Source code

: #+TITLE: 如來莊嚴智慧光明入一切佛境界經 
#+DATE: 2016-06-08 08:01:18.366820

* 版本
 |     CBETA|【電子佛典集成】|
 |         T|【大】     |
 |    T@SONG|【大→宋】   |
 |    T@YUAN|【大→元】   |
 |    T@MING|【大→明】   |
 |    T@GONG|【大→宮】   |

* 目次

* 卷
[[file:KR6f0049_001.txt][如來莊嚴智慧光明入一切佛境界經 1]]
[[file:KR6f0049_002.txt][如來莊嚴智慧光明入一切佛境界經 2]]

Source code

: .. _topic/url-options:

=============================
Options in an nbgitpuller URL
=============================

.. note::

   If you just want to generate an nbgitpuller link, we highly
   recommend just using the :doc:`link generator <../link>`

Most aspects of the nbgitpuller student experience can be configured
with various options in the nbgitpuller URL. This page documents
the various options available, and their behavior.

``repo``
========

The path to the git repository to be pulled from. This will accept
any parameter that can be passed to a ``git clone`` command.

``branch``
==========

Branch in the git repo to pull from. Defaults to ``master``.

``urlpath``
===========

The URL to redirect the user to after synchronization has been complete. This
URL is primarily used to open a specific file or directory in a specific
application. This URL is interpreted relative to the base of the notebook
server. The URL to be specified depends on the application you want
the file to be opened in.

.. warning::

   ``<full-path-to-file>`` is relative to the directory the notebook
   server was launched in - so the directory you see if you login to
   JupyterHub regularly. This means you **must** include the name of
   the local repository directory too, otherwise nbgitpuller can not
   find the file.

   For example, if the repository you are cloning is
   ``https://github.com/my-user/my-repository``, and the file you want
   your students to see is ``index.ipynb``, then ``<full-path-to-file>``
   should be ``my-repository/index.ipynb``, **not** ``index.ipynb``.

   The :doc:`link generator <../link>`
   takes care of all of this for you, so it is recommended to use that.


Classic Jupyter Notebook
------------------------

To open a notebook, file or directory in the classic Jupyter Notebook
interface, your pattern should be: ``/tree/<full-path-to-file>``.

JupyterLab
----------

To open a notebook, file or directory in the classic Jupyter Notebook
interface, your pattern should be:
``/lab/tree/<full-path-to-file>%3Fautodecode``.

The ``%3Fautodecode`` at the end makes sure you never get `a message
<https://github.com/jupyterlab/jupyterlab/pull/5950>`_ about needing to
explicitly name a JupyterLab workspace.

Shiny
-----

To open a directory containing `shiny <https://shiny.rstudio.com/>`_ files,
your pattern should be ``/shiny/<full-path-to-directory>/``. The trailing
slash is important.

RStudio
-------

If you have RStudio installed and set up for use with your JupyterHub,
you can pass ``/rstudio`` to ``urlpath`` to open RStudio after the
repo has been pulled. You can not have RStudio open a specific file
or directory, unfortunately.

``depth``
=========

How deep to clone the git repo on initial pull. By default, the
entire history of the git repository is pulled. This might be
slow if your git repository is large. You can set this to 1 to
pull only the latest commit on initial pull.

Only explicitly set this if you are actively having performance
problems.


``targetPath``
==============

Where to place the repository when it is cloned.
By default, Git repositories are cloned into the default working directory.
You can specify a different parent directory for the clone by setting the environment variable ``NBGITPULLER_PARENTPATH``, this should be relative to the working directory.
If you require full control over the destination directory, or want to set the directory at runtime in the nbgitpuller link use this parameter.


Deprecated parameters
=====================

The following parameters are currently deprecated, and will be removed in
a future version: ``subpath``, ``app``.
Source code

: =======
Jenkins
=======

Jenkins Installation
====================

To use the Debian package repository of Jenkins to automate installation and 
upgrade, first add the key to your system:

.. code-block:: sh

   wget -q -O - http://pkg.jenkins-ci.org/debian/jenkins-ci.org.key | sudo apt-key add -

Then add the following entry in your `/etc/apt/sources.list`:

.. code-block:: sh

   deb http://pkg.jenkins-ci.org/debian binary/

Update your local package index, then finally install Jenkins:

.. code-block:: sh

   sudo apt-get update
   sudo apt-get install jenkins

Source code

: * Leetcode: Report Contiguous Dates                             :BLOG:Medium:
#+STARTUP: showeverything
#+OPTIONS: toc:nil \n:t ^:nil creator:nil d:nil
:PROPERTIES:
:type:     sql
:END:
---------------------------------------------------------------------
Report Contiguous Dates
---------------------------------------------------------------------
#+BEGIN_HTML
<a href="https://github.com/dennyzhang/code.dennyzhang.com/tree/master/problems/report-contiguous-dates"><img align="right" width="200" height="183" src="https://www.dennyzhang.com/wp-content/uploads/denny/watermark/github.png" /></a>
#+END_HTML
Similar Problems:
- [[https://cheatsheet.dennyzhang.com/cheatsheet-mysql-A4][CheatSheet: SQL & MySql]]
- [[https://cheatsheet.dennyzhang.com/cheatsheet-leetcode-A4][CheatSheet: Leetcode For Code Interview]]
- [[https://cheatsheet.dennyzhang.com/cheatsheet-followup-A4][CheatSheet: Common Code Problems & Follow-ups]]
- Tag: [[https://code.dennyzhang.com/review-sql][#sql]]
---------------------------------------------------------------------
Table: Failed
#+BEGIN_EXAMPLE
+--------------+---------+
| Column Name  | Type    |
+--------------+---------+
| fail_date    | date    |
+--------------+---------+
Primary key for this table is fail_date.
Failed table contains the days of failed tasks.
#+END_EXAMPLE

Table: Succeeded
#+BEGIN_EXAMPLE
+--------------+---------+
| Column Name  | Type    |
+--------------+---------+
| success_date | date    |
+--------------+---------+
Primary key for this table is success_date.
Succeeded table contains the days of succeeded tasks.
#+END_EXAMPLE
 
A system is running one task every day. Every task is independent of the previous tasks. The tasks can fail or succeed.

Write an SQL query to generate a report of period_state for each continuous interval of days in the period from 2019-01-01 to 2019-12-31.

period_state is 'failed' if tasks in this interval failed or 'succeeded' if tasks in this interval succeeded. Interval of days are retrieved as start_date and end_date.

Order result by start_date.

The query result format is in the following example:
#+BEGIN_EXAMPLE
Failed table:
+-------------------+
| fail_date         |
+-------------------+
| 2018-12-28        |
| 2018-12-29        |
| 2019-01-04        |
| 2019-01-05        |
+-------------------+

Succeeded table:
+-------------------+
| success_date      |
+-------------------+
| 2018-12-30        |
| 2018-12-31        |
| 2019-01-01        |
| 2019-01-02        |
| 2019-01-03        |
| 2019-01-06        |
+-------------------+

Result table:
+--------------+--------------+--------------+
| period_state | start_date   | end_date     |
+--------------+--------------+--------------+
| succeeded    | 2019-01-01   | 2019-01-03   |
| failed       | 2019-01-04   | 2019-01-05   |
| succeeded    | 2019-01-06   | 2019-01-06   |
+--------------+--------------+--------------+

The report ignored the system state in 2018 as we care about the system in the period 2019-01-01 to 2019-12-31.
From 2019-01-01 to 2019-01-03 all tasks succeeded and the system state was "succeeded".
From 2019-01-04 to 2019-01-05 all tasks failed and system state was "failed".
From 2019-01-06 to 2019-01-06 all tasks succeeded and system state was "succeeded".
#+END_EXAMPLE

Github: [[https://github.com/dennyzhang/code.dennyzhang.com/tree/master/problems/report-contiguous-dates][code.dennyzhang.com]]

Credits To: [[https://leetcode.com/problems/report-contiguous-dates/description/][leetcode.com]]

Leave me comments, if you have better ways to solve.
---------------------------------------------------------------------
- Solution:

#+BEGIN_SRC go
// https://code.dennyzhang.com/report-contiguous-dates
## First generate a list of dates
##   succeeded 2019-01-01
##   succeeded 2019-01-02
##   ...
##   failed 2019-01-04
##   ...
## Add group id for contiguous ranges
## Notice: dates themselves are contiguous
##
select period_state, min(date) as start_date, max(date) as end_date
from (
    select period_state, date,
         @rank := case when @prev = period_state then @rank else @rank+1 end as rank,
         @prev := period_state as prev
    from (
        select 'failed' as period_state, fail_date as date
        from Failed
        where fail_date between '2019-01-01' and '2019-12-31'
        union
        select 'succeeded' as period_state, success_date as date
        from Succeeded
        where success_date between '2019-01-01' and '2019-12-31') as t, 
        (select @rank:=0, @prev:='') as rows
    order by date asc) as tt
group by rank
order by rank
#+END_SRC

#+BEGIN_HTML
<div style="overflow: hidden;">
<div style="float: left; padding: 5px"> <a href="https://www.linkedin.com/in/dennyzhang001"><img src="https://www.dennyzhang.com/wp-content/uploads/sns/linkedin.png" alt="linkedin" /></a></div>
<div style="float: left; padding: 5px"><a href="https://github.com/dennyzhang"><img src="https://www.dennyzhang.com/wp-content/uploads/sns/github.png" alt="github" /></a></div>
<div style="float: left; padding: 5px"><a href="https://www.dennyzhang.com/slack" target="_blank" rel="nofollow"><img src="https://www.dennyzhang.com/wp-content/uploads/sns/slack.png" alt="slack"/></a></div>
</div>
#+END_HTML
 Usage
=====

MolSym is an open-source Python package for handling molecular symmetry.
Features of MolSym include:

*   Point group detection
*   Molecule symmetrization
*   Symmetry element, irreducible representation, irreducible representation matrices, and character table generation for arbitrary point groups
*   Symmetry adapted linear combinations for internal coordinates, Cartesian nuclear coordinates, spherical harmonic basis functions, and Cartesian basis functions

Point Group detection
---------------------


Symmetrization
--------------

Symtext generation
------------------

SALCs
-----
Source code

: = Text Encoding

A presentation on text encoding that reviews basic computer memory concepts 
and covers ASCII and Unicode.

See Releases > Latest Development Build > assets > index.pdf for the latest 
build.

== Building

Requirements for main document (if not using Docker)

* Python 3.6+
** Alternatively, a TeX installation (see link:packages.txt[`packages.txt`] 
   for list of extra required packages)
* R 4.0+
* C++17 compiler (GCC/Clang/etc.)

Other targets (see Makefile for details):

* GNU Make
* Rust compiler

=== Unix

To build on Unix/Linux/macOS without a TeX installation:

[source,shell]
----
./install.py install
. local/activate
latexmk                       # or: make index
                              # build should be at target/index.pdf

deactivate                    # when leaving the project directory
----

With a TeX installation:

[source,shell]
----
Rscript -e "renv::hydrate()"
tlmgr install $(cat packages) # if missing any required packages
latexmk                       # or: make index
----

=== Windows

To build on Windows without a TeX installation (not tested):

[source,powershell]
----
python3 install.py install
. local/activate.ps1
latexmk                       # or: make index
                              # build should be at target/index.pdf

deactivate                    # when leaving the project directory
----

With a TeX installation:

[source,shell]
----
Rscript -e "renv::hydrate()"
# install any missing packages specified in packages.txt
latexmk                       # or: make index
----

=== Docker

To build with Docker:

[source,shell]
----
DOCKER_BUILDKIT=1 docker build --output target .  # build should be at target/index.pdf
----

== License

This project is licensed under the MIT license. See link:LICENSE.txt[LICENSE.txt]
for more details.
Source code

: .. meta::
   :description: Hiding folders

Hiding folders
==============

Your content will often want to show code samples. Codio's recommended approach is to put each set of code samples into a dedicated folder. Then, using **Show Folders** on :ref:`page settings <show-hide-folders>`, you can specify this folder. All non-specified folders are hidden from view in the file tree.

(EXERCISE DETAILS) Counting only lines that hold the word "sudo", state how many the material contains, and add nothing.

(EXPECTED OUTPUT) 3